With this in mind, it has been argued within the data centre industry that a more traditional approach to security is unable to scale across diverse environments. 

“Nor can it maintain consistency in access control,” Stuart adds. “Zero trust provides a framework for maintaining unified policy enforcement regardless of resource or user location.

“This approach shifts the focus from location to identity and context when granting access. It keeps data centres secure even as workloads move across platforms or new endpoints are added. 

“It also makes it easier to meet new regulatory standards, which now expect constant monitoring and clear policies at every level of the infrastructure.”

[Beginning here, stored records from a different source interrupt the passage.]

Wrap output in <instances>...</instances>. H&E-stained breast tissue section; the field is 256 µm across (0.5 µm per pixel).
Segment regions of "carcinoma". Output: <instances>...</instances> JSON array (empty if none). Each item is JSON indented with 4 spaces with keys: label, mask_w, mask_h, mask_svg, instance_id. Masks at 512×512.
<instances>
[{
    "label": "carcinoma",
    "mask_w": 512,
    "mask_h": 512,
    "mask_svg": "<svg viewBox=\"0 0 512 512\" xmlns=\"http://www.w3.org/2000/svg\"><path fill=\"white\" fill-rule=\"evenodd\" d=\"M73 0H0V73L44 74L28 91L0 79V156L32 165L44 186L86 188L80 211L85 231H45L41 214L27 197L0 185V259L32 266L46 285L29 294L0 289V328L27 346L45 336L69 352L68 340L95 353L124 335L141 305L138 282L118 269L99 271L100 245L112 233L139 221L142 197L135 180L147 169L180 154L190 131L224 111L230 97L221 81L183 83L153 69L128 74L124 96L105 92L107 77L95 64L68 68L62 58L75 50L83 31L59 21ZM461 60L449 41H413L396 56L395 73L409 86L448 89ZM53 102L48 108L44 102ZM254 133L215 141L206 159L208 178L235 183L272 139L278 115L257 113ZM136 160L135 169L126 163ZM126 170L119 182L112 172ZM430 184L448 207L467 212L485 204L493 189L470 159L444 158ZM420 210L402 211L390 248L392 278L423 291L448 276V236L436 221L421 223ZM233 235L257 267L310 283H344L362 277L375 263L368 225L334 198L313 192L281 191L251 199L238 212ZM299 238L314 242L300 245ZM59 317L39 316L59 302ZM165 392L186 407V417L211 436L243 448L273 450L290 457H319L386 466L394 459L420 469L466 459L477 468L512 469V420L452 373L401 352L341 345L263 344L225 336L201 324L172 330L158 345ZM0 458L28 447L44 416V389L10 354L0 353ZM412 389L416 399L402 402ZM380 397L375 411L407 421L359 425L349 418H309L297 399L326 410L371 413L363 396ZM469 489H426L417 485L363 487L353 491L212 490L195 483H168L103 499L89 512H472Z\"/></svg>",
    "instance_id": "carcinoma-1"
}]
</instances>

Redefining data centre cybersecurity

In order to be effective, Stuart explains that zero trust requires visibility. 

Image: Getty

A clear example that he gives is micro-segmentation, a network security method that isolates secure zones within a data centre or cloud environment. These zones each have their own access rules so that, if an attacker breaks into one area, they cannot access the rest.

“In a flat network, once someone gets in, they can often slip between systems unnoticed,” Stuart says. “Micro-segmentation prevents that by applying strict, context-aware rules at the workload level, so even internal traffic gets checked.

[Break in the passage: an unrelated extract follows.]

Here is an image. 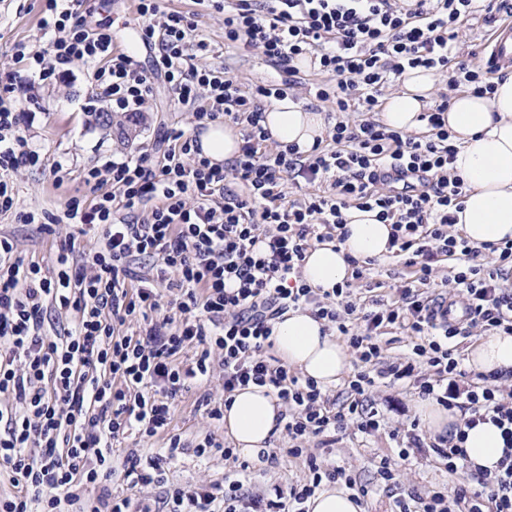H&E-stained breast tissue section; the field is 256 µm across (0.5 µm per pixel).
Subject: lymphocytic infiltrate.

“Crucially, this requires full visibility into east-west traffic, internal communications that traditional perimeter defences typically ignore. Zero-trust environments leverage micro-segmentation to inspect and control these flows in real time, using enforcement points embedded in the network fabric or hypervisor. 

Micro-segmentation is also able to be more flexible when paired with identity-aware networking and automated policy tools.

“The result is not only improved threat containment but also better monitoring, anomaly detection and forensic capability.”

Image: Getty

As data centres enter further into public consciousness, keeping them safe becomes even more important. As infrastructure requirements and AI workloads continue to evolve, interconnected services will need more robust risk management. 

“Zero trust redefines security as a continuous process of validation. It enforces identity-driven access, inspects traffic at all layers and treats every request, even from within as potentially hostile,” Stuart explains. 

“For data centres, this means greater control, enhanced visibility and resilience that can scale with complexity. 

“The question facing IT leaders is no longer whether to move toward zero trust, but how soon they can afford to make the transition.”